“That’s jest the point. She’s lived in New York an’ she’s got used to it. She’s got fine idees; even her clothes seem to fit different. Now, do you s’pose that fine-lookin’ girl with all her New York trimmin’s ’s goin’ to hang ‘round a fool little town like this? Not much! She’s goin’ to dig out o’ here as soon’s she gits a chance; an’ she’s goin’ to live right where her heart tells her she belongs—in the metropolees of New York. She don’t belong in no jim-crow town like this. Doggone, Eva, I hate to see ’er go!”
There was such a wail of bitterness in the old constable’s remark that Mrs. Crow felt the tears start to her own eyes. It was the girl they both wanted, after all—not the money. Rosalie, coming home with her party some time afterward, found the old couple still seated on the porch.
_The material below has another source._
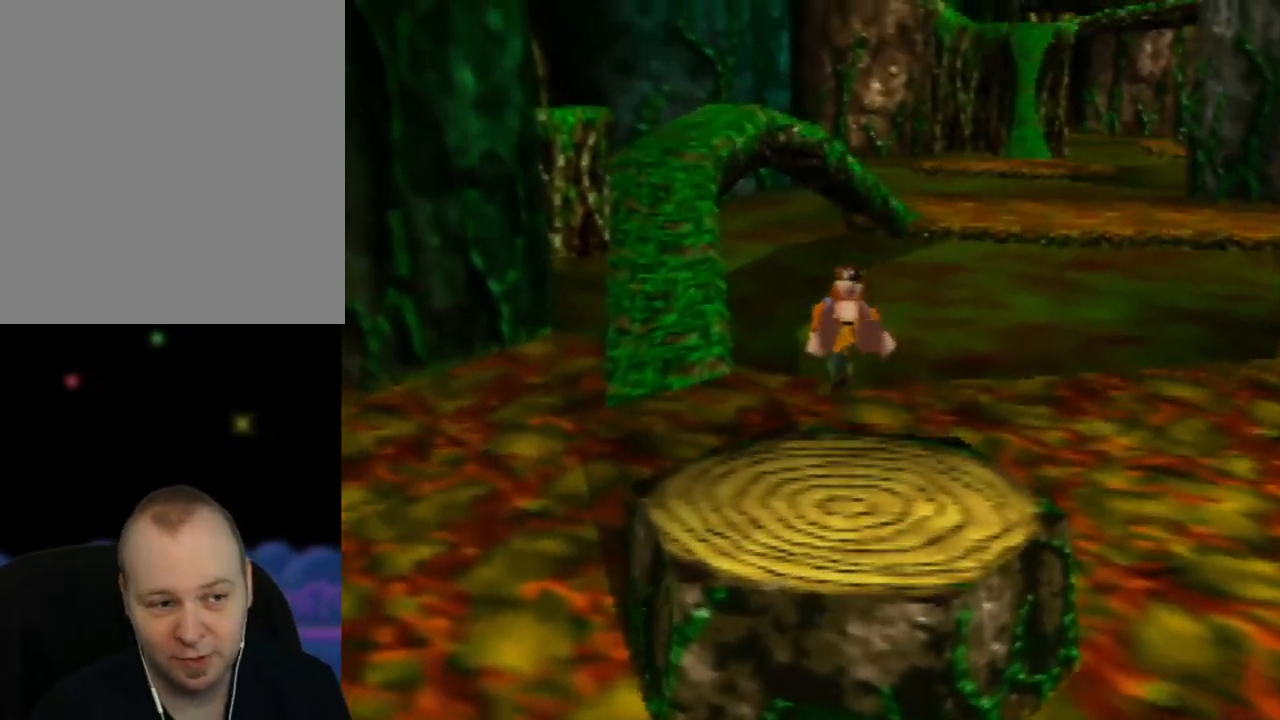
{"buttons": [], "left_stick": "up-right", "events": [[150, "C_RIGHT", "down"], [233, "left_stick", "up-right"], [317, "C_RIGHT", "up"]]}
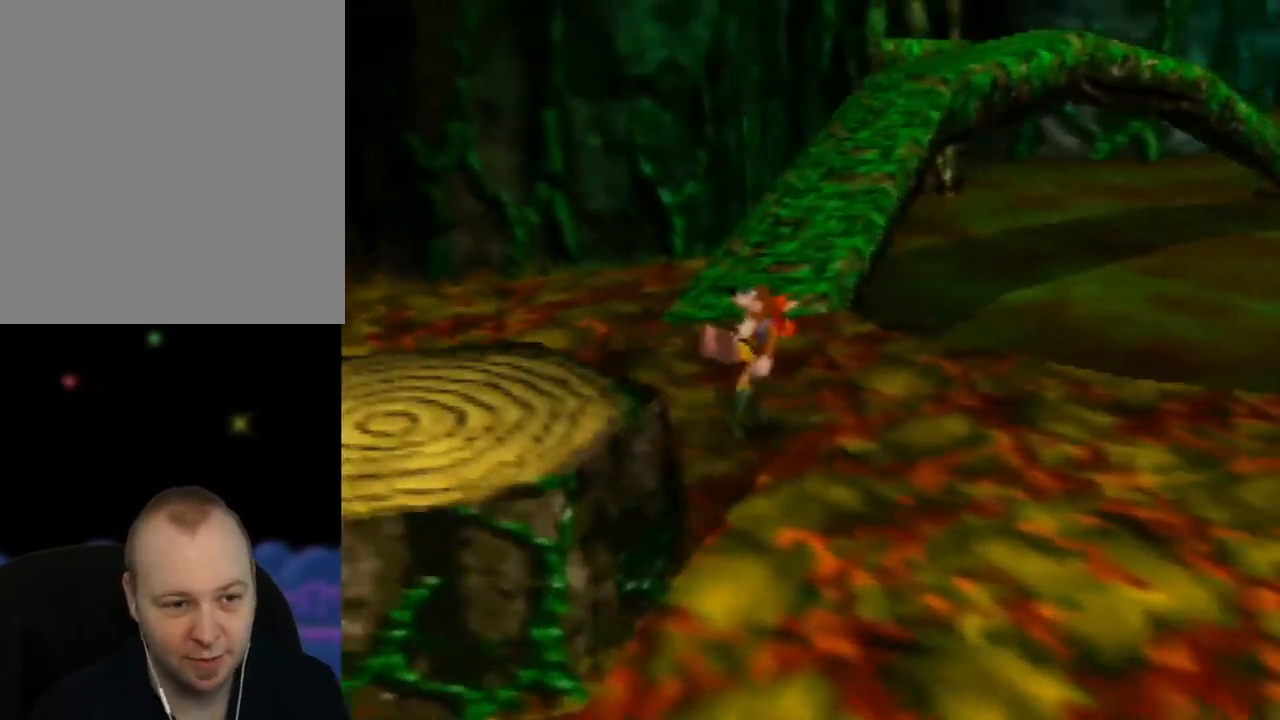
{"buttons": [], "left_stick": "up-right", "events": []}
The young people could not conceal their surprise.
“Counting the stars, pop?” asked Edna Crow.
“He’s waiting for the eclipse,” bawled noisy Ed Higgins, the grocer’s clerk. “It’s due next winter. H’are you, Anderson?”
“How’s that?” was Anderson’s rebuke.
“I mean Mr. Crow,” corrected Ed, with a nervous glance at Rosalie, who had been his companion for the evening.
“Oh, I’m jest so-so,” remarked Anderson, mollified. “How was the party?”
“It wasn’t a party, Daddy Crow,” laughed Rosalie, seating herself in front of him on the porch rail. “It was an experience meeting. Alf Reesling has reformed again. He told us all about his last attack of delirium tremens.”
“You don’t say so! Well, sir, I never thought Alf could find the time to reform ag’in. He’s too busy gittin’ tight,” mused Anderson. “But I guess reformin’ c’n git to be as much a habit as anythin’ else.”
“I think he was a little woozy to-night,” ventured ’Rast Little.
“A little what?”
“Drunk,” explained ’Rast, without wasting words. ’Rast had acquired the synonym at the business men’s carnival in Boggs City the preceding fall. Sometimes he substituted the words “pie-eyed,” “skeed,” “lit up,” etc., just to show his worldliness.
After the young men had departed and the Crow girls had gone upstairs with their mother Rosalie slipped out on the porch and sat herself down upon the knee of her disconsolate guardian.
“You are worried about something, Daddy Crow,” she said gently. “Now, speak up, sir. What is it?”
“It’s time you were in bed,” scolded Anderson, pulling his whiskers nervously.
“Oh, I’m young, daddy. I don’t need sleep. But you never have been up as late as this since I’ve known you.”
“I was up later’n this the time you had the whoopin’-cough, all right.”
“What’s troubling you, daddy?”
“Oh, nothin’—nothin’ at all. Doggone, cain’t a man set out on his own porch ’thout—”
“Forgive me, daddy. Shall I go away and leave you?”
“Gosh a’mighty, no!” he gasped. “That’s what’s worryin’ me—oh, you didn’t mean forever. You jest meant to-night? Geminy crickets, you did give me a skeer!” He sank back with a great sigh of relief.